2) Generate a finetuning mask controlled by Fisher information, which determines the subset of the pruned model that should be updated during finetuning.

  • Prevents early saturation in the exploration process and further reduces the GPU memory footprint of gradients and optimizer states.

3. Methodology

  • Limitations of pre-finetune pruning
    • Prunes the full model, and then finetunes the pruned model on GPU.
    • Suboptimal pruning: The inability to incorporate critical information related to the downsream task during pruning.
  • Limitations of post-finetune pruning
    • Conducts finetuning both before (to find optimal pruning params.) and after pruning.
    • The full model is first finetuned on GPU followed by pruning → pruned model is finetuned again on GPU.
  • RECAP
    • Iteratively finetune various chunks of the full model to maintain high quality in the finetuned pruned model (= to find optimal pruning params.)
    • Leverages the CPU to determine which part of the model to operate on and which weights to update at each iteration.
  • RECAP Steps
    1. Inject task-specific heads into the pre-trained base model.
    2. Compute importance metrics for all model weights of pruned model at the CPU.
      • Sample a tiny subset of the dataset and approximate how much the objective loss changes when removing weights using a first-order Taylor expansion.
    3. Determine which weights within the pruned model should be updated during 2nd finetuning.
      • Use empirical Fisher so that weights with lower gradient values will not be updated.
    4. Load the pruned model and finetuning masks to GPU. Perform 2nd finetuning on the downstream task/dataset.
    5. Only update weights of the pre-computed fine-tuning mask.

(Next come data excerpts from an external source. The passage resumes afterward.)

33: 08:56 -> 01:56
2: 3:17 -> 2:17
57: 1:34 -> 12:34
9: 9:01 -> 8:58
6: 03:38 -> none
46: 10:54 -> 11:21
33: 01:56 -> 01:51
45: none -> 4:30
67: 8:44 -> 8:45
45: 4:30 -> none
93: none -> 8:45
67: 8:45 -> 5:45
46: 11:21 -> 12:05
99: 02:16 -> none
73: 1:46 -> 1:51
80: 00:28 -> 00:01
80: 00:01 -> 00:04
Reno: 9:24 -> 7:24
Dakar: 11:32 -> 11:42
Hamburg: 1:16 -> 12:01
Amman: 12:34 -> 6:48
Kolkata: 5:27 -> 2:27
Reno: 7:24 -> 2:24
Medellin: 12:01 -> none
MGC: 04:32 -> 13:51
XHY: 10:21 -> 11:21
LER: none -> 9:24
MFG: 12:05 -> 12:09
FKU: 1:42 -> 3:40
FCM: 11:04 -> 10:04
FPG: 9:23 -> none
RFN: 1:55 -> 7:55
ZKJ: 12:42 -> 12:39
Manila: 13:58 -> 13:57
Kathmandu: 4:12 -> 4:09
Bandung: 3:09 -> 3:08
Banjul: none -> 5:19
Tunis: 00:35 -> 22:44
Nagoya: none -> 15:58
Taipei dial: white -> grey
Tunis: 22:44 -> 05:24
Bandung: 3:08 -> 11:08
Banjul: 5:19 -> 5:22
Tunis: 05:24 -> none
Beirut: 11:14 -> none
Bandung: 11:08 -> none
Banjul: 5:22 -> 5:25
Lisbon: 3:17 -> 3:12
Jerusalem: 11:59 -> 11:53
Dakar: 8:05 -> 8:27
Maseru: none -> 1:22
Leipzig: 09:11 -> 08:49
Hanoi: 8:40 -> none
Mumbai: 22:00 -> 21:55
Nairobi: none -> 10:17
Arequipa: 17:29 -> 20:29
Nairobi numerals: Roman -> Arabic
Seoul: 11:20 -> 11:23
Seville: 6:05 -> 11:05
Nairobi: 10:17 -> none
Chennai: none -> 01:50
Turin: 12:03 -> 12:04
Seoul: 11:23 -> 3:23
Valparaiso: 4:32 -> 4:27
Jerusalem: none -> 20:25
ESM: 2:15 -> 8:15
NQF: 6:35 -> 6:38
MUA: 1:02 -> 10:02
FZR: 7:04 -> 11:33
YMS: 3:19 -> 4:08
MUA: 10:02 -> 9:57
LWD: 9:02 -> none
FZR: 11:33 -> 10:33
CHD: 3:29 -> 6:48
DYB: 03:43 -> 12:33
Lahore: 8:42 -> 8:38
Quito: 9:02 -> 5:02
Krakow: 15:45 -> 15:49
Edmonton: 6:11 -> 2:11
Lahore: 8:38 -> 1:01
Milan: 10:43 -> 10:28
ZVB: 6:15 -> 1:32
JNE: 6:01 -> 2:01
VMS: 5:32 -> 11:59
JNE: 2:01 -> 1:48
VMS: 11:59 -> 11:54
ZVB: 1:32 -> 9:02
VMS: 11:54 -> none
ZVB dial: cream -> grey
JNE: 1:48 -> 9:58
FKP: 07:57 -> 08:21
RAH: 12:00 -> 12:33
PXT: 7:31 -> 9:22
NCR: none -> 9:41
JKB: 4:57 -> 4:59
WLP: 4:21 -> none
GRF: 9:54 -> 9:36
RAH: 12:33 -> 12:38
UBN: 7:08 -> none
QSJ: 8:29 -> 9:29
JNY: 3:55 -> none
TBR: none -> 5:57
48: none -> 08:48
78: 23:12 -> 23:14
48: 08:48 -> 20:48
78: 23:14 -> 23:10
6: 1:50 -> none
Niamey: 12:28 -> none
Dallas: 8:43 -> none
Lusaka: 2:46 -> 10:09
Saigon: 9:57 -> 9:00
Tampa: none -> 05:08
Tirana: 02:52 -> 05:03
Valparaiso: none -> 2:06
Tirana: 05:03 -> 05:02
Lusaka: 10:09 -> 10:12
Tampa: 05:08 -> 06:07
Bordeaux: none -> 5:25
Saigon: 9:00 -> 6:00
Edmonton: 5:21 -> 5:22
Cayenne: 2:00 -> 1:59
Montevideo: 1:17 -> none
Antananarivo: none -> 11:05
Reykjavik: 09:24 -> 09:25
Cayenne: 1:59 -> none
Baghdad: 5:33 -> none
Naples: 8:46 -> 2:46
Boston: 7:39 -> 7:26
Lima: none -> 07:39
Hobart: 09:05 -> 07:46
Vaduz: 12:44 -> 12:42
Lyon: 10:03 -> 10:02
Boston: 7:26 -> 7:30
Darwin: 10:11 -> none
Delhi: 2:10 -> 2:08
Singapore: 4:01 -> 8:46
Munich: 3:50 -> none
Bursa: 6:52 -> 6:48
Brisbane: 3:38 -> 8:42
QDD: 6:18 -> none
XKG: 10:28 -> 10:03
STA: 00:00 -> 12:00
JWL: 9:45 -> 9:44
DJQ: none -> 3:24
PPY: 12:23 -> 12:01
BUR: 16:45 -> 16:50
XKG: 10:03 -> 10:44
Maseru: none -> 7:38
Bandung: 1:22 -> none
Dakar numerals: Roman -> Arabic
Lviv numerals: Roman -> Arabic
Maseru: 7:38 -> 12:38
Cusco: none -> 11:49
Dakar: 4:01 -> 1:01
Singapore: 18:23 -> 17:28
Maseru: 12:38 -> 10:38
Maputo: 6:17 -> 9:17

Update the full model weights at the CPU.

3.1. Pruning Stage

3.1.1. Grouping Model Weights

  1. Unstructured pruning: Pruning decision made for each weight. → Unstructured sparsity in weight matrices (masked version of the original) after pruning.
  2. Structured pruning: Model weights are grouped, and the same pruning decision is made for weights within each group. → Hardware-friendly
  • Transformer weights
    • Attention modules: Each group contains Q,K,V, output weight matrices corresponding to a head.
    • Feedforward layers: Each group contains model weights corresponding to a hidden dimension.

3.1.2. Importance Estimation for Pruning

  • Compute the importance of each weight group within the model. → Using Taylor expansion-based weight importance estimation approach.